# Trecho do texto
De Splash, em São Paulo

08/09/2022 04h00

O diretor Alex Garland tem uma queda por histórias que exploram as narrativas de gênero e os simbolismos. Hoje aos 52 anos, ele é conhecido por ter dirigido os filmes "Ex_Machina: Instinto Artificial" (2014), "Aniquilação" (2018) e a série "Devs" (2020).


Seu novo trabalho, "Men - Faces do Medo", persiste em sua linha temática, misturando elementos de fantasia e ficção científica para elaborar uma metáfora, talvez um pouco crua, sobre o gênero masculino.

O filme acompanha a história de Harper (Jessie Buckley), uma mulher que sofre um trauma pessoal e, para se recuperar das feridas internas, resolve se mudar para uma grande casa de campo em uma cidade rural, longe dos centros urbanos.

A construção desse clima pacífico é ladeada de silêncios incômodos e espaços vazios que perturbam. Há algo inquietante mesmo na forma como Garland constrói o ambiente supostamente tranquilo em que Harper deseja estar, e isso já mostra que há algo incomum a respeito de toda a situação.

A atuação de Buckley, que praticamente segura o filme inteiro nas costas, é o fio condutor que coloca o espectador dentro da perspectiva necessária, e transita entre o confuso e o incômodo.

# Listagem
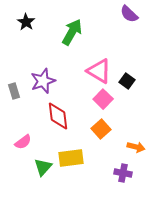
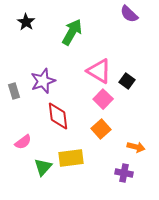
purple cross: moved 1 px right
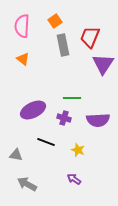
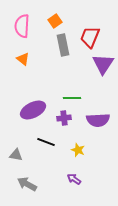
purple cross: rotated 24 degrees counterclockwise
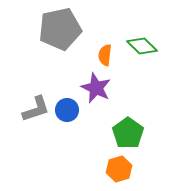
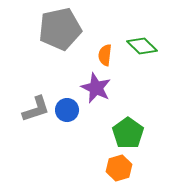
orange hexagon: moved 1 px up
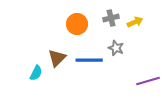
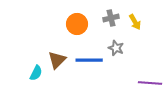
yellow arrow: rotated 84 degrees clockwise
brown triangle: moved 2 px down
purple line: moved 2 px right, 2 px down; rotated 20 degrees clockwise
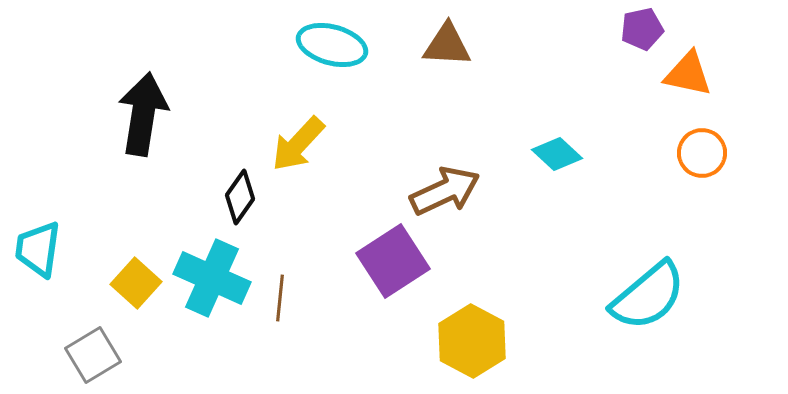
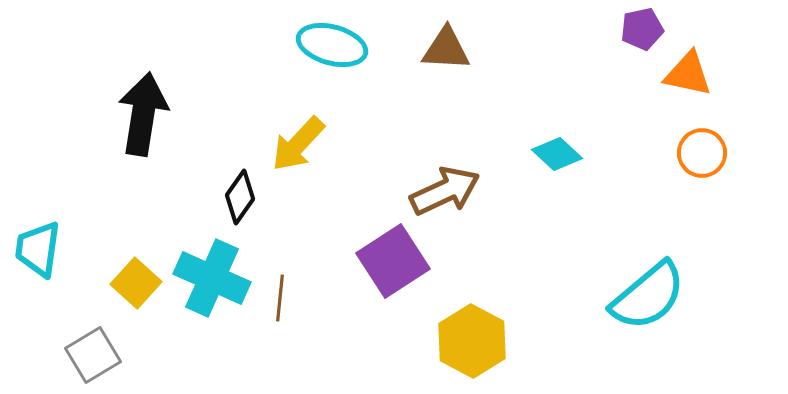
brown triangle: moved 1 px left, 4 px down
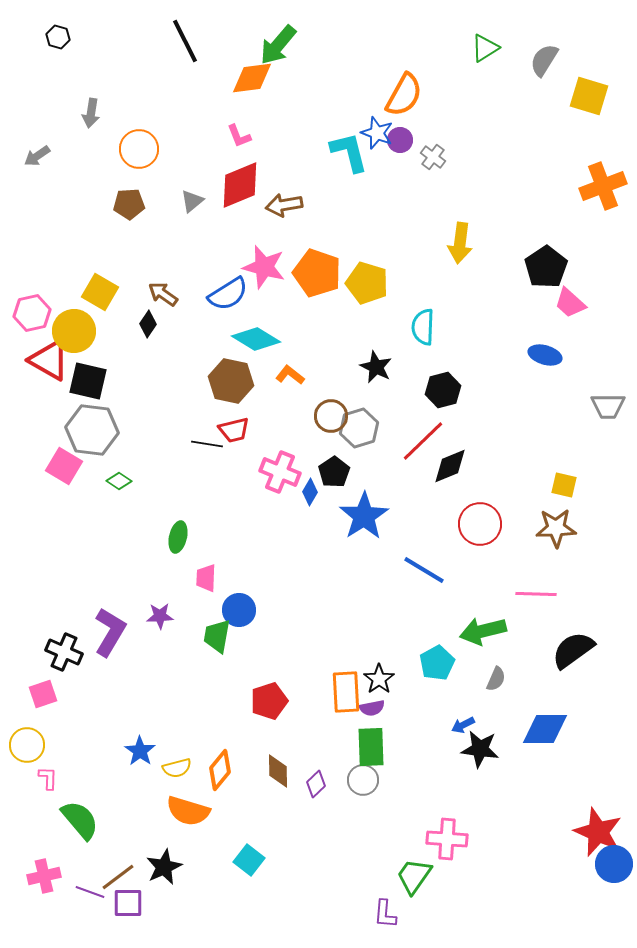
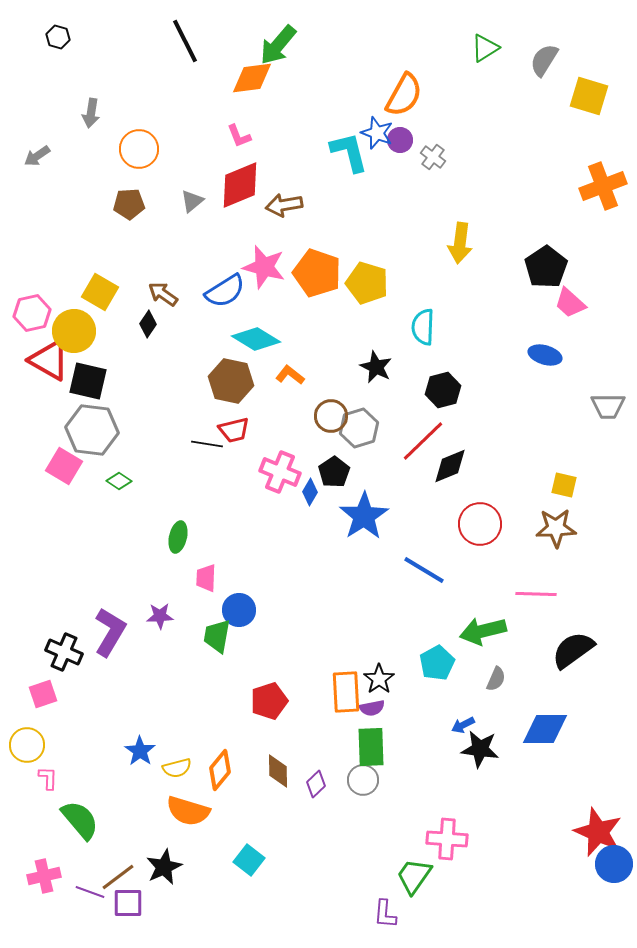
blue semicircle at (228, 294): moved 3 px left, 3 px up
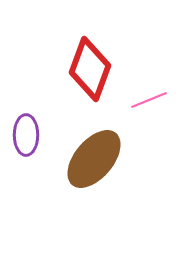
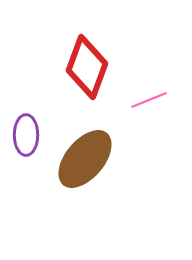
red diamond: moved 3 px left, 2 px up
brown ellipse: moved 9 px left
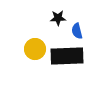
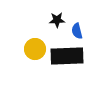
black star: moved 1 px left, 2 px down
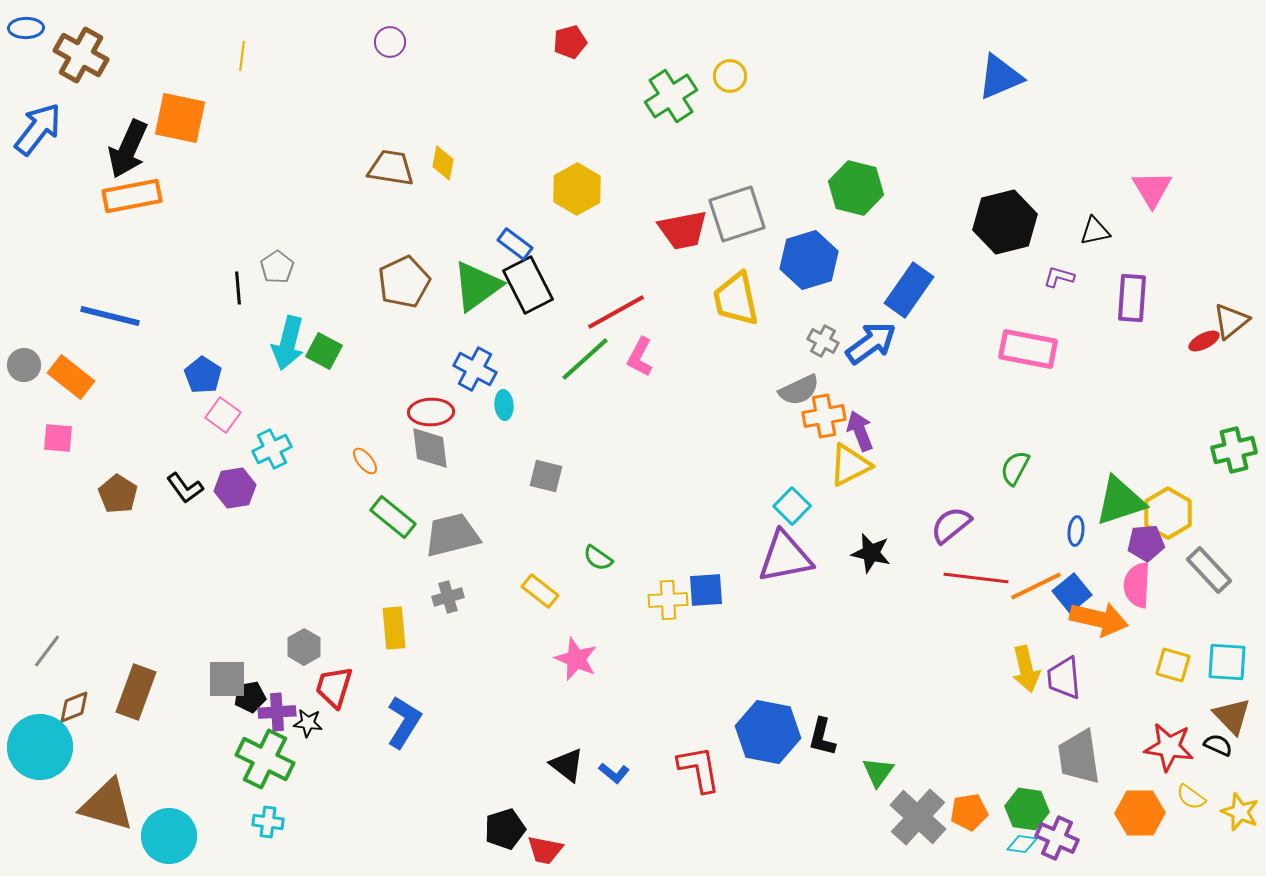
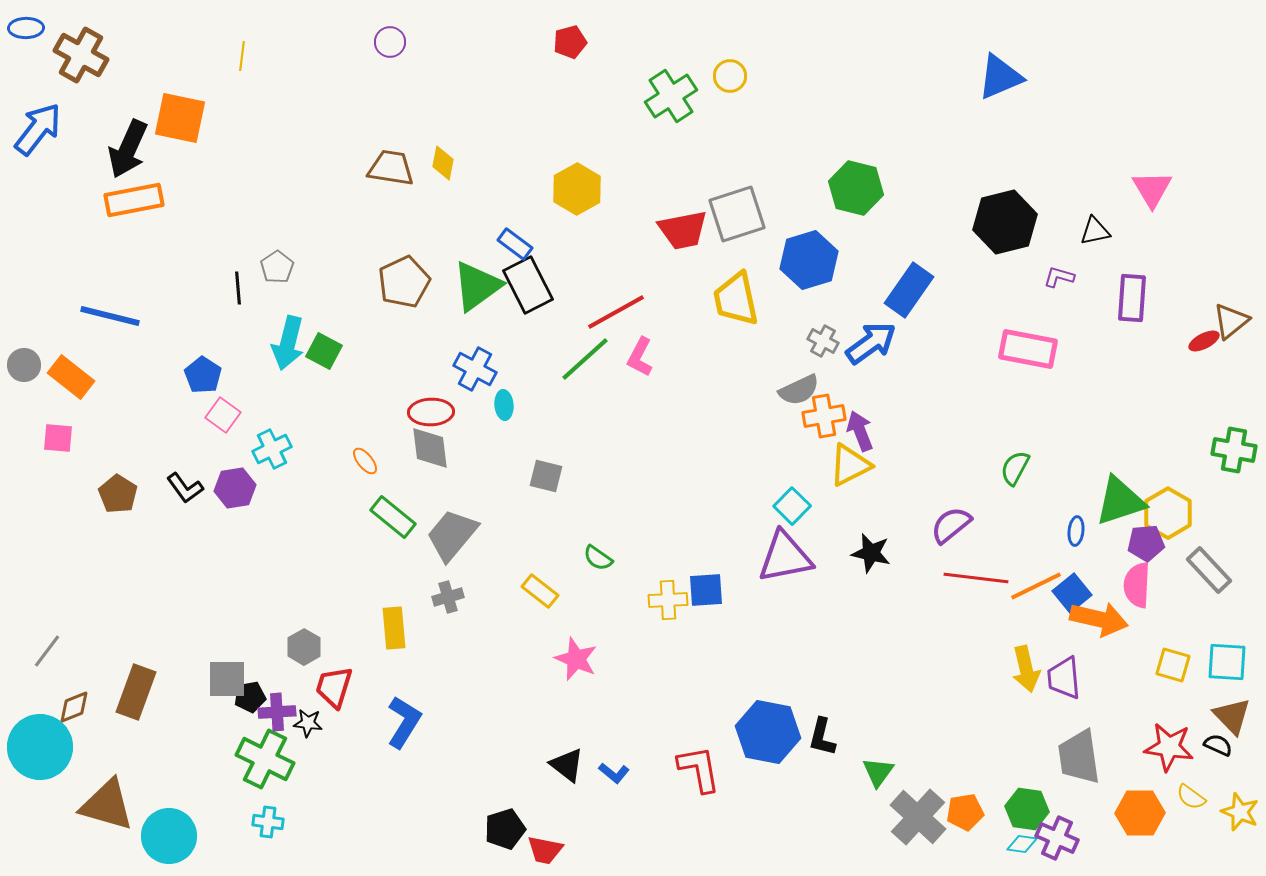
orange rectangle at (132, 196): moved 2 px right, 4 px down
green cross at (1234, 450): rotated 24 degrees clockwise
gray trapezoid at (452, 535): rotated 36 degrees counterclockwise
orange pentagon at (969, 812): moved 4 px left
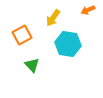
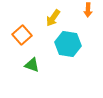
orange arrow: rotated 64 degrees counterclockwise
orange square: rotated 12 degrees counterclockwise
green triangle: rotated 28 degrees counterclockwise
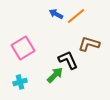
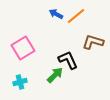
brown L-shape: moved 4 px right, 2 px up
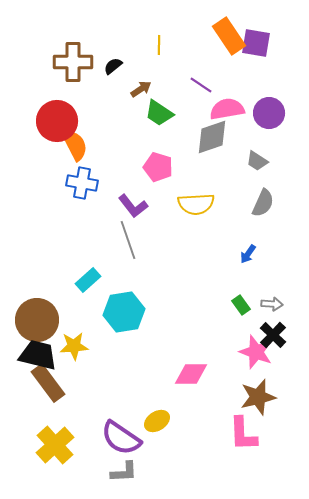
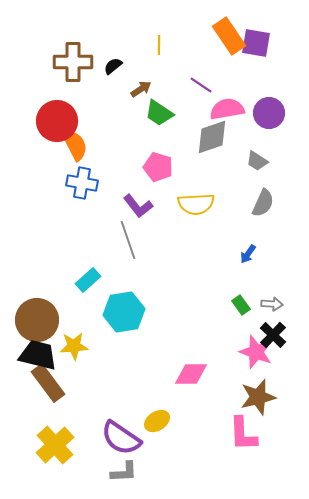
purple L-shape: moved 5 px right
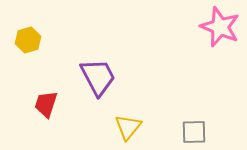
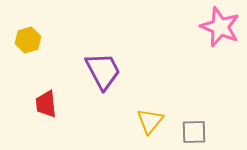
purple trapezoid: moved 5 px right, 6 px up
red trapezoid: rotated 24 degrees counterclockwise
yellow triangle: moved 22 px right, 6 px up
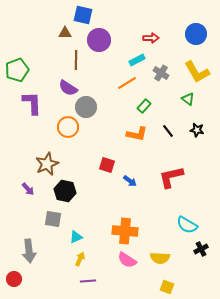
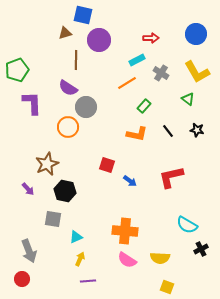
brown triangle: rotated 16 degrees counterclockwise
gray arrow: rotated 15 degrees counterclockwise
red circle: moved 8 px right
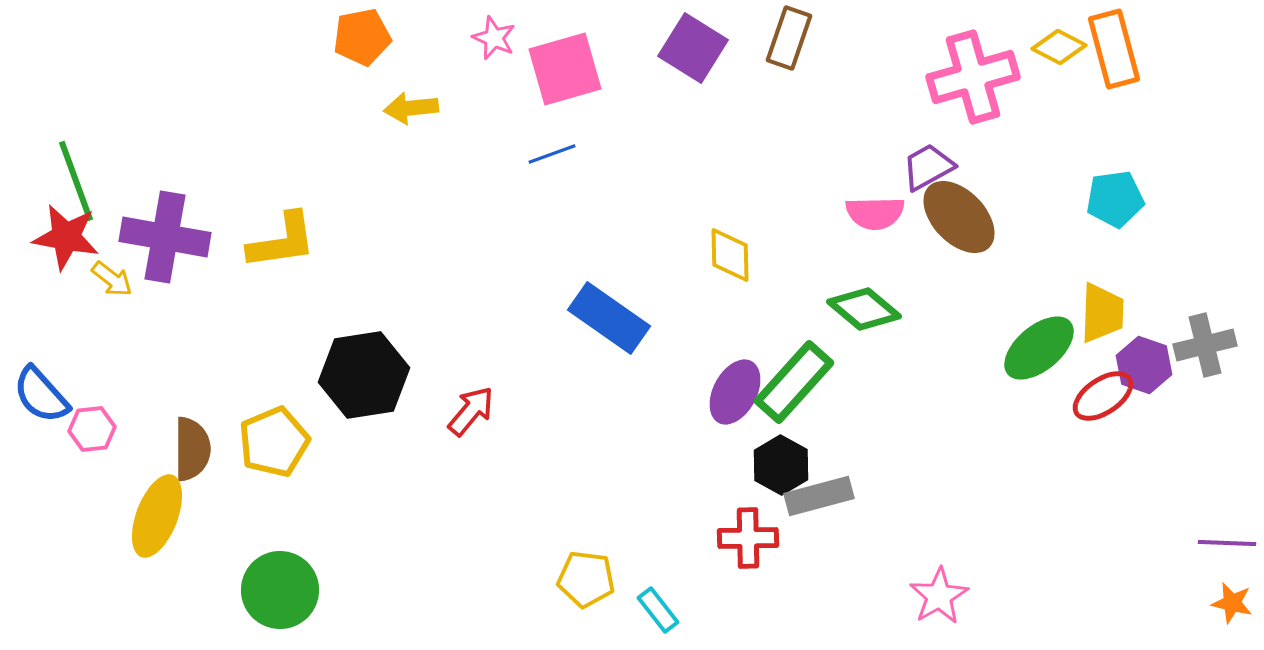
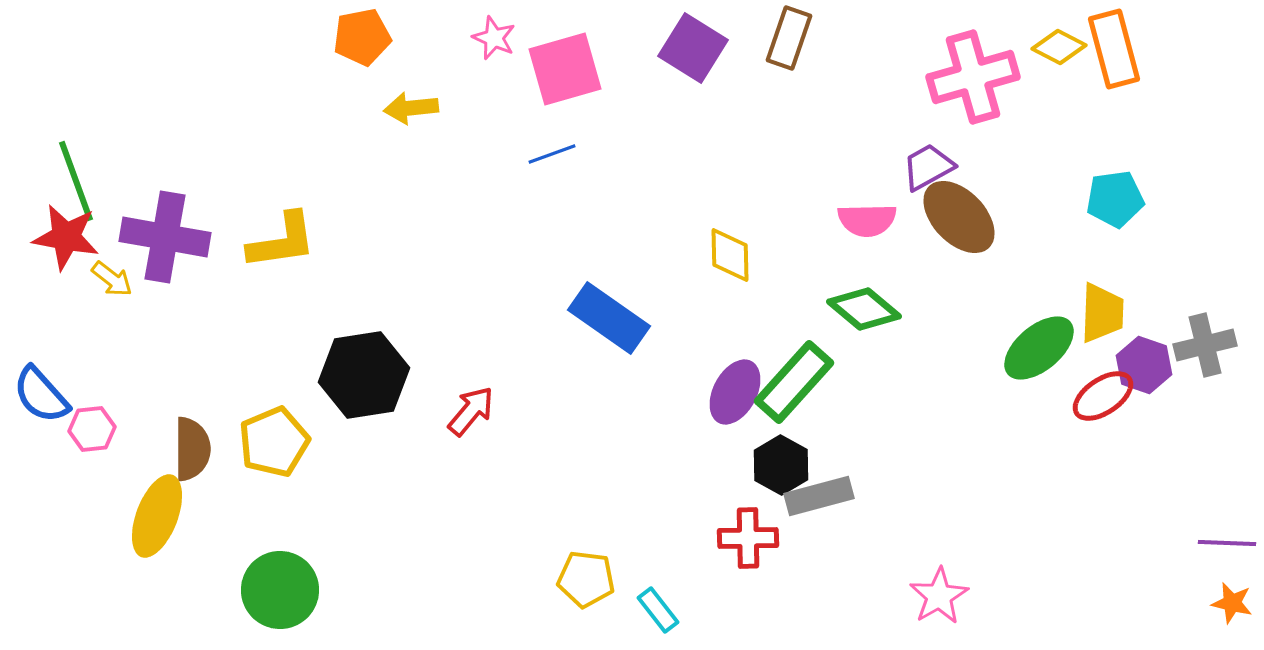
pink semicircle at (875, 213): moved 8 px left, 7 px down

# Tarefas a realizar
A – Com base no trecho sobre o filme "Men - Faces do Medo", responda:
(i) Qual é a idade atual de Alex Garland?
(ii) Qual atriz interpreta Harper?
(iii) Para onde Harper resolve se mudar?
B – Reproduza fielmente a parte do trecho sobre o filme "Men - Faces do Medo" entre "O filme acompanha" e "e o incômodo.", inclusive.

# Respostas esperadas
A –
(i) 52 anos.
(ii) Jessie Buckley.
(iii) Para uma grande casa de campo em uma cidade rural, longe dos centros urbanos.

B –
O filme acompanha a história de Harper (Jessie Buckley), uma mulher que sofre um trauma pessoal e, para se recuperar das feridas internas, resolve se mudar para uma grande casa de campo em uma cidade rural, longe dos centros urbanos.

A construção desse clima pacífico é ladeada de silêncios incômodos e espaços vazios que perturbam. Há algo inquietante mesmo na forma como Garland constrói o ambiente supostamente tranquilo em que Harper deseja estar, e isso já mostra que há algo incomum a respeito de toda a situação.

A atuação de Buckley, que praticamente segura o filme inteiro nas costas, é o fio condutor que coloca o espectador dentro da perspectiva necessária, e transita entre o confuso e o incômodo.